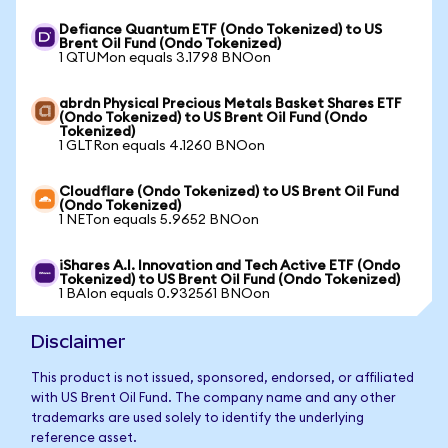
Defiance Quantum ETF (Ondo Tokenized) to US
Brent Oil Fund (Ondo Tokenized)
1 QTUMon equals 3.1798 BNOon
abrdn Physical Precious Metals Basket Shares ETF
(Ondo Tokenized) to US Brent Oil Fund (Ondo
Tokenized)
1 GLTRon equals 4.1260 BNOon
Cloudflare (Ondo Tokenized) to US Brent Oil Fund
(Ondo Tokenized)
1 NETon equals 5.9652 BNOon
iShares A.I. Innovation and Tech Active ETF (Ondo
Tokenized) to US Brent Oil Fund (Ondo Tokenized)
1 BAIon equals 0.932561 BNOon
Disclaimer
This product is not issued, sponsored, endorsed, or affiliated
with US Brent Oil Fund. The company name and any other
trademarks are used solely to identify the underlying
reference asset.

------------------------------------------------------------

** ABOUT THIS TASK **
Locate the word "Brent" in the records above, and return each line that has it.

** TASK OUTPUT **
Brent Oil Fund (Ondo Tokenized)
(Ondo Tokenized) to US Brent Oil Fund (Ondo
Cloudflare (Ondo Tokenized) to US Brent Oil Fund
Tokenized) to US Brent Oil Fund (Ondo Tokenized)
with US Brent Oil Fund. The company name and any other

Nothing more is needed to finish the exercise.